Proposed Mass. law targeting retailers for breaches gets mixed response

Bankers say they're left footing the bill for retailer security mistakes

A proposed Massachusetts bill that would hold retailers financially liable to card-issuing banks for the costs of a security breach is getting a decidedly mixed reaction from different quarters.

Some see it as the somewhat inevitable fallout from a seemingly never-ending spate of data breach disclosures. Others are blasting the proposed plan as unfairly penalizing retailers while letting banks and credit card companies off the hook.

Democratic state Rep. Michael Costello proposed the legislation. It would require retailers that suffer a data breach to reimburse card-issuing banks for the costs involved in blocking and re-issuing cards, closing and opening new accounts, and any other measures they're forced to take because of the breach. Until now, banks and credit unions have typically been forced to assume those costs, which sometimes total more than $30 per card.

The Massachusetts bill is the first of its kind to be proposed in the country, though similar legislation is being considered at the federal level, too. The bill's fate is uncertain and, if it does win approval, it would actually apply to all businesses, including banks and card processing companies operating in Massachusetts, regardless of where they are based.

But it is retailers who are seen as the main targets of the measure, especially since it comes in the aftermath of a massive data breach at The TJX Companies Inc. and a somewhat less serious one at Stop & Shop Supermarket Co.

"This is what happens if industry doesn't respond fast enough to [information security] challenges," said Brian Kilcourse, president of the Retail Systems Alert Group, a Newton, Mass.-based consultancy. A recent survey by the company showed that about 43% of retailers still don't have any sort of incident response plan to deal with breaches such as the one that hit TJX.

"It isn't a far stretch of the imagination to think that if the industry cannot regulate itself and cannot follow commercial standards, such as [the Payment Card Industry Data Security Standard], that the government will step in," he said. And the consequence of government intervention could wind up being "something like" the information security requirements required by the Sarbanes-Oxley law, he said.

"It's impressive that Massachusetts has taken the first step forward" in dealing with retail security issues, said Alex Bakman, chief technology officer at security vendor Ecora Software Corp. Despite a considerable push by credit card companies, such as Visa International Inc. and MasterCard International Inc., to push adoption of PCI, a large number of retailers remain noncompliant, he said.

"Unfortunately, in the retail community, they are all trying to keep a lid on any kind of expenditures" and have paid scant attention to information security, he said. "I am very much for this legislation. I think it was inevitable."

Others, though, had a different take.

Jon Hurst, president of the Retailers Association of Massachusetts, blasted the idea and said it is unreasonable to assign 100% of the costs incurred from security breaches on retailers alone.

"We, of course, strongly oppose it," he said. To put in a state law and have it favor the banks is "sending money one way," he said. "That's just plain wrong and we can't accept that," especially because there are multiple parties involved in a payment card transaction.

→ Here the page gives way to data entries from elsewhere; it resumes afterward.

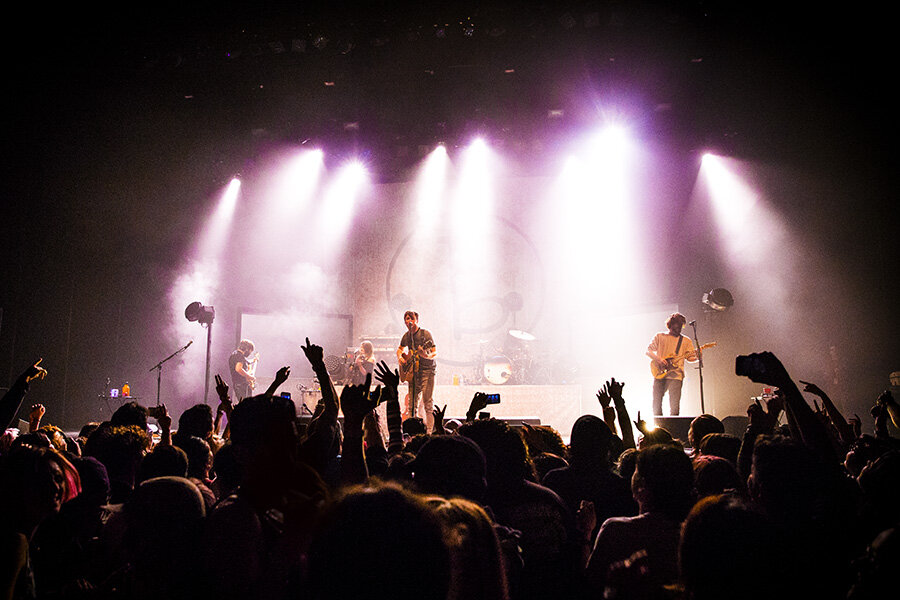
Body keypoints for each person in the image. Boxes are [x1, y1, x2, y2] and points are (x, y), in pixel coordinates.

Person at [646, 313, 699, 416]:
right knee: (656, 403)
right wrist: (659, 360)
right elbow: (649, 351)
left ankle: (673, 428)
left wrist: (698, 357)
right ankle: (658, 428)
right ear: (670, 325)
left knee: (674, 406)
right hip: (660, 373)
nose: (678, 329)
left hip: (676, 376)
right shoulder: (660, 336)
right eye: (676, 326)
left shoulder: (686, 341)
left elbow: (690, 358)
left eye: (680, 327)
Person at [396, 311, 437, 432]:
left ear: (416, 320)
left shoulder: (425, 334)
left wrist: (425, 355)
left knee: (427, 403)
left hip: (427, 371)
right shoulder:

While retailers need to shore up security, card-issuing banks have their own responsibility for improved user authentication and for reducing fraudulent card use on their networks, Hurst said. "It would be one thing if the issuing banks were also held 100% responsible [for losses incurred by retailers] when a card is fraudulently used."

What also makes the proposed bill egregious is the fact that credit card companies and banks are already recovering fraud-related costs upfront from retailers via the so-called interchange fees associated with card use, he said. Contractual agreements between all parties in the payment card chain also ensure that merchants that suffer breaches already pay for the costs involved in dealing with it.

"What the bill is suggesting is a third level of recovery and that is just unacceptable," Hurst said.

John Pescatore, an analyst at Gartner Inc., echoed similar concerns.

"Okay, merchants should be doing a much better job of protecting their data and that is why there's PCI," Pescatore said. But credit card companies and banks also need to do more to make payment card transactions more secure via measures such as the PIN and chip-based transactions that are already in use in Europe. So far, though, they have been unwilling to make the investments necessary for those kinds of measures and instead appear more keen to go after retailers who already bear a lot of the costs, he said.

"I think this is a reactive piece of legislation," said Cathy Hotka, president of Cathy Hotka & Associates, a retail consultancy in Washington. "I am not sure how persuasive the argument is to punish retailers," when so many others are also involved in a payment card transaction, she said.

Adam Martignetti, chief of staff at Costello's office, said the impetus for the bill comes from growing identity theft concerns spawned by breaches such as the one disclosed by TJX. "This came out of our conversations with the Massachusetts Bankers Association," he said. "We just felt there was a need for an incentive for all people who hold [customer data] to hold it safely and securely with all the right security protocols that are available. If that incentive had to be a financial one, then so be it."

The proposal has been sent to the Consumer Protection Committee, which will hold public hearings and make a recommendation on whether it should be voted on, Martignetti said. Similar legislation was proposed by Costello two years ago, but that bill never made it to the House floor for a vote. This time around, it should get more attention because of the concerns sparked by the TJX incident, he said.